Bu kapsamda yetkili kamu kurum ve kuruluşlarının söz konusu faaliyetler çerçevesinde işverenlerden çalışanlara yönelik verilerin paylaşılmasını istemesi halinde işverenlerin çalışanlarının kişisel verilerini paylaşmasında bir engel bulunmadığı kanaatindeyiz. Talep edilen kişisel verilerin özel nitelikli veri olmaması halinde, işverenler, kişisel verileri KVKK’nın 5/2(ç). maddesi uyarınca “veri sorumlusunun hukuki yükümlülüğünü yerine getirebilmesi için zorunlu olması” şartı çerçevesinde ilgili kurum ve kuruluşlarla paylaşabilecektir. Talep edilen verilerin sağlık verisi gibi özel nitelikli veriler olması durumunda ise, söz konusu veriler ancak KVKK’nın 6/3. maddesi uyarınca sır saklama yükümlülüğü altında bulunan kişiler veya yetkili kurum ve kuruluşlar tarafından talep edilmesi halinde paylaşılabilecektir.

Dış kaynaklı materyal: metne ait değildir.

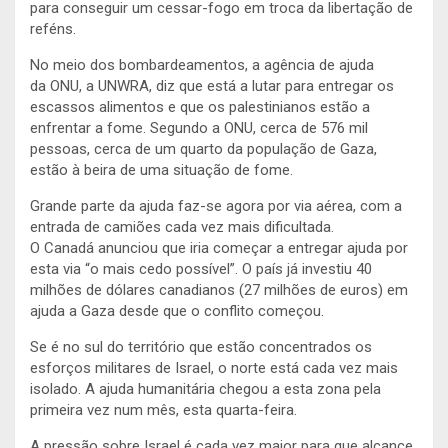
para conseguir um cessar-fogo em troca da libertação de
reféns.
No meio dos bombardeamentos, a agência de ajuda
da ONU, a UNWRA, diz que está a lutar para entregar os
escassos alimentos e que os palestinianos estão a
enfrentar a fome. Segundo a ONU, cerca de 576 mil
pessoas, cerca de um quarto da população de Gaza,
estão à beira de uma situação de fome.
Grande parte da ajuda faz-se agora por via aérea, com a
entrada de camiões cada vez mais dificultada.
O Canadá anunciou que iria começar a entregar ajuda por
esta via “o mais cedo possível”. O país já investiu 40
milhões de dólares canadianos (27 milhões de euros) em
ajuda a Gaza desde que o conflito começou.
Se é no sul do território que estão concentrados os
esforços militares de Israel, o norte está cada vez mais
isolado. A ajuda humanitária chegou a esta zona pela
primeira vez num mês, esta quarta-feira.
A pressão sobre Israel é cada vez maior para que alcance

7. Sağlık kuruluşları önceden izin almaksızın COVID-19 ile ilgili kişilerle iletişim kurabilir mi?
Belirtmek gerekir ki, hekimlerin Koronavirüs teşhisi konulan hastalarını, T.C. Sağlık Bakanlığı’na bildirmesi zorunludur. Dünya kapsamında olduğu gibi, Türkiye’nin de kamu sağlığını ve kamu düzenini sağlamak ile ilgili yükümlülükleri bulunmaktadır. Bu sebeple tüm kamu kurum ve kuruluşları, kamu sağlığına yönelik ciddi tehditlerle mücadele etmek için ek olarak kişisel verilerin işlenmesine ve paylaşılmasına ihtiyaç duyabilecektir. Bu çerçevede, sağlık kurum ve kuruluşlarının ilgili kişilere telefon, mesaj veya e-posta yoluyla kamu sağlığı ile ilgili mesajlar göndermesi yahut sır saklama yükümlülüğü bulunan aile hekimleri aracılığıyla iletişime geçmeleri, KVKK açısından bir aykırılık teşkil etmeyecektir. Zira uygulamada da, Koronavirüs testi pozitif çıkan kişiler ve yakınları ile aile hekimi vasıtasıyla iletişime geçilmektedir.